Wednesday, June 4, 2008

This Hurts


no, i'm not referring to the awful looking patch of skin above my belly button. that, my friends, is my reminder of why people remove belly rings when they become pregnant. don't do what i did, "waiting and seeing" if you have to remove your belly ring until you wake up one day and it has ripped a hole in your skin and you're asking your dad (i do not trust adam to pull things out of my body after the whole hang nail debacle) to get his wire cutters and cut the ring out of your stomach because you've had the damn thing in for so long that it has welded itself shut making a simple removal possible.

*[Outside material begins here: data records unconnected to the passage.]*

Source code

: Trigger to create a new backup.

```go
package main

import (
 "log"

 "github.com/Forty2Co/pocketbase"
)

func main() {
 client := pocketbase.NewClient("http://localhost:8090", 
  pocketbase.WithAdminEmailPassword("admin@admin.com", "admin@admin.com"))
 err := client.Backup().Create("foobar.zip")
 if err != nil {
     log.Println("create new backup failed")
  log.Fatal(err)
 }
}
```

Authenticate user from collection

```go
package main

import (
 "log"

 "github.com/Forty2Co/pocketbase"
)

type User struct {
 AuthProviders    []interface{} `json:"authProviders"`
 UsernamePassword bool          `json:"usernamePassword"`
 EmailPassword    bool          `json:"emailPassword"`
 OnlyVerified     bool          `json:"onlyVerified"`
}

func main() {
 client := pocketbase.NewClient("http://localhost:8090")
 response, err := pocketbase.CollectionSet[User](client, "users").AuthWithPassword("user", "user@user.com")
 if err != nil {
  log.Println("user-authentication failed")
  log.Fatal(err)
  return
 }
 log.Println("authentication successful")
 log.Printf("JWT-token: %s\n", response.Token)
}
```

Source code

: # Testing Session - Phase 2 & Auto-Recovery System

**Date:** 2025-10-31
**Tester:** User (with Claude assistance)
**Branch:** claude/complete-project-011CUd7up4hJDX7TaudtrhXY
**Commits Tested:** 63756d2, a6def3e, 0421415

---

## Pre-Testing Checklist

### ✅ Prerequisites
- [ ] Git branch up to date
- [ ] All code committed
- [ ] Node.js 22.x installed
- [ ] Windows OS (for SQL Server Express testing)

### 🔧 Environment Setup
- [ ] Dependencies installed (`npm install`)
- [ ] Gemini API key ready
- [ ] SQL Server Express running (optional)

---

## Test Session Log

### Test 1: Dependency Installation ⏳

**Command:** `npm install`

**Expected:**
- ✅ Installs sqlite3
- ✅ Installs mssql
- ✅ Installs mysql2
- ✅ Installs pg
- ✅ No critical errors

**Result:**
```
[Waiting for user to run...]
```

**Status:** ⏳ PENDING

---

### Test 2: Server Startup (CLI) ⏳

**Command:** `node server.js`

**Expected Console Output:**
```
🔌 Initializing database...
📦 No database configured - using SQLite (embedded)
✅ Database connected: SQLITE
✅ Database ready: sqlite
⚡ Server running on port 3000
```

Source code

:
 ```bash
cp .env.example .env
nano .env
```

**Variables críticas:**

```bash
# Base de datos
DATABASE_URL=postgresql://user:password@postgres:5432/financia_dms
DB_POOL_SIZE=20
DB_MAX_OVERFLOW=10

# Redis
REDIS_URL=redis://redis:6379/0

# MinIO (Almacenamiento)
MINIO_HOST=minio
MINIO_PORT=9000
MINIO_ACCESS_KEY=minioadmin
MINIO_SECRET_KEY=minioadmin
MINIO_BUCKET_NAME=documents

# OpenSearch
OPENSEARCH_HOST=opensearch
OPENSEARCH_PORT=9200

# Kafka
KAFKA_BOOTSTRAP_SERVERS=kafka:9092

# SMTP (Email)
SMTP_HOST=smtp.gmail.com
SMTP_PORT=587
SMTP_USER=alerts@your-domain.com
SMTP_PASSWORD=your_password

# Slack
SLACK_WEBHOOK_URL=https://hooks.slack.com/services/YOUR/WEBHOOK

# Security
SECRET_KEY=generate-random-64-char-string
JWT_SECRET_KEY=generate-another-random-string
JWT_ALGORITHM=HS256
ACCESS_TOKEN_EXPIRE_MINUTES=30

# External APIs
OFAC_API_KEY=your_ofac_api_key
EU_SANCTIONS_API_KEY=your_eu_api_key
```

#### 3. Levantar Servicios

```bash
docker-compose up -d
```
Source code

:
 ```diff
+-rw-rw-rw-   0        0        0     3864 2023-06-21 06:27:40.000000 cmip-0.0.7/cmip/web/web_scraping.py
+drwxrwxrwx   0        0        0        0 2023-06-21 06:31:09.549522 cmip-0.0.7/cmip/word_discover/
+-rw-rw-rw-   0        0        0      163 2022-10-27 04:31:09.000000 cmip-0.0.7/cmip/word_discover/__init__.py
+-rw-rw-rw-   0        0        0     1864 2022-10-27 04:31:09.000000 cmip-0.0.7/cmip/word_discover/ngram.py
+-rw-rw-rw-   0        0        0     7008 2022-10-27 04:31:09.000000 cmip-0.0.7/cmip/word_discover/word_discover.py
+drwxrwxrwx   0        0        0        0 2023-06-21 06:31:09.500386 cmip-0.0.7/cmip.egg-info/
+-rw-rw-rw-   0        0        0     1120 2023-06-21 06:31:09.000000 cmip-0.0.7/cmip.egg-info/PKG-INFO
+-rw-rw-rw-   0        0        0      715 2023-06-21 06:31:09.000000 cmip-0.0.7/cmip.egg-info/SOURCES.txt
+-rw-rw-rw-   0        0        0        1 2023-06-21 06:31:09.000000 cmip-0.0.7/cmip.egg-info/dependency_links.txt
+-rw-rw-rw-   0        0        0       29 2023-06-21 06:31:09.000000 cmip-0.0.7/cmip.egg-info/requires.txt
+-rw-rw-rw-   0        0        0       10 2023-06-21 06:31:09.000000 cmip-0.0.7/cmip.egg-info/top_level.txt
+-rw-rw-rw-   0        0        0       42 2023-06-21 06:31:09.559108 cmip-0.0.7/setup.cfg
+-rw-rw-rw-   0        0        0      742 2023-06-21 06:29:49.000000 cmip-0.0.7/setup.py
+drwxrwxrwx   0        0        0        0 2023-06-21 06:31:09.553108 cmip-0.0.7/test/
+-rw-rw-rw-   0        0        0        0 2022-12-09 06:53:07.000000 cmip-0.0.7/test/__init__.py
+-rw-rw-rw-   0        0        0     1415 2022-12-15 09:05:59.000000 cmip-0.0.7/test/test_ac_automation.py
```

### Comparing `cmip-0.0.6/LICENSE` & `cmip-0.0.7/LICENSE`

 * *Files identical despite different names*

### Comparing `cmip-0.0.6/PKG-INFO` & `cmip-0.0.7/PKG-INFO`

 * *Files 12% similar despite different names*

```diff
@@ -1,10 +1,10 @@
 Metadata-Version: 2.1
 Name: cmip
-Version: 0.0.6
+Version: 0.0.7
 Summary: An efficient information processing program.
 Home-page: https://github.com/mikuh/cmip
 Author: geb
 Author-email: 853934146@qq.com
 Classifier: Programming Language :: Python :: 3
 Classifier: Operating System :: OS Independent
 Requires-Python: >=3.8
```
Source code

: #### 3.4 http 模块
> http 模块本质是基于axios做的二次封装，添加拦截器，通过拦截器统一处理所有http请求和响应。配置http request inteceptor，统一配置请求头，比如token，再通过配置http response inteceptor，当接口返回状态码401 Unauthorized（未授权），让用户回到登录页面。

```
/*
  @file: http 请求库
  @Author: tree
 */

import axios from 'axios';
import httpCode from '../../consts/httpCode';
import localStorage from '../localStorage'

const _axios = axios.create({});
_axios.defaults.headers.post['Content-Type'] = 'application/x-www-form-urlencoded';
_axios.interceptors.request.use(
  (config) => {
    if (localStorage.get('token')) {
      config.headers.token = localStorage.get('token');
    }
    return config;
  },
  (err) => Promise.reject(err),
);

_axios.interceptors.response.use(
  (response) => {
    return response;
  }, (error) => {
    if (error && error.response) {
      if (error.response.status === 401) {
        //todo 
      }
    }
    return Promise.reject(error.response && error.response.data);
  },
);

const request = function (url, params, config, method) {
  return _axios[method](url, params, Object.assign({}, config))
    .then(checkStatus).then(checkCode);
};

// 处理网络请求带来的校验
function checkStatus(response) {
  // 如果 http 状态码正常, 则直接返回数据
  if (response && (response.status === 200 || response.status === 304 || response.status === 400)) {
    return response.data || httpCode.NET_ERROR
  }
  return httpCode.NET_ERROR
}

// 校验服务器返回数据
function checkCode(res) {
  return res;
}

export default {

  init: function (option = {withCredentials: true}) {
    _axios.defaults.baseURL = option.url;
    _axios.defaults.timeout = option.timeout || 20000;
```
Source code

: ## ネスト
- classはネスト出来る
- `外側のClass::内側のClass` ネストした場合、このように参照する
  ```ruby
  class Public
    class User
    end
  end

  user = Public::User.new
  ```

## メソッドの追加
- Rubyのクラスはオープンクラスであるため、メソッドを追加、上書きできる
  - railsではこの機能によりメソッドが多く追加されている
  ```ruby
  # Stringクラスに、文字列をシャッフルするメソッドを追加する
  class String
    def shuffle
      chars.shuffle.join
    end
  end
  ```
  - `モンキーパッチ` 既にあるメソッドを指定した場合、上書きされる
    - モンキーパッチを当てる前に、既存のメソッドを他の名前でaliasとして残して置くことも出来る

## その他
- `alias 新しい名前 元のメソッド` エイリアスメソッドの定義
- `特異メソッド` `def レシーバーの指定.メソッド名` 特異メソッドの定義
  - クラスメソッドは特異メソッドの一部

no, i'm not referring to that at all. i'm talking about my pregnant belly sunburn. i've been spending the few days i have off from work lounging at my dad and stepmom's swimming pool. i usually wear my maternity tankini to the pool but today, i decided to wear my bikini top from last year, so i could get some sun on my middle-aged, midwest, football fan man stomach so it wouldn't look so pale compared to the rest of my body. bad. i.dea.

when i got home from the pool and removed my cover up, i saw that i had developed a huge red circle on my belly. i forgot that when i'm laying down my stomach is about five inches higher than the rest of my body, which means it got more sun than any other part of me. so now, here i am lying on my back almost completely naked because it hurts to wear clothes. my mom gave me a little robe to wear after i had told her the other day that i walk around the house naked in the middle of the night because i'm too tired to put clothes on. so now that's what i wear when i'm not lying in my bed, yelping everytime the sheets accidentally brush against my skin.

note to self: pregnancy does not make you immune to sunburns....although it may be causing a reduction in brain cells.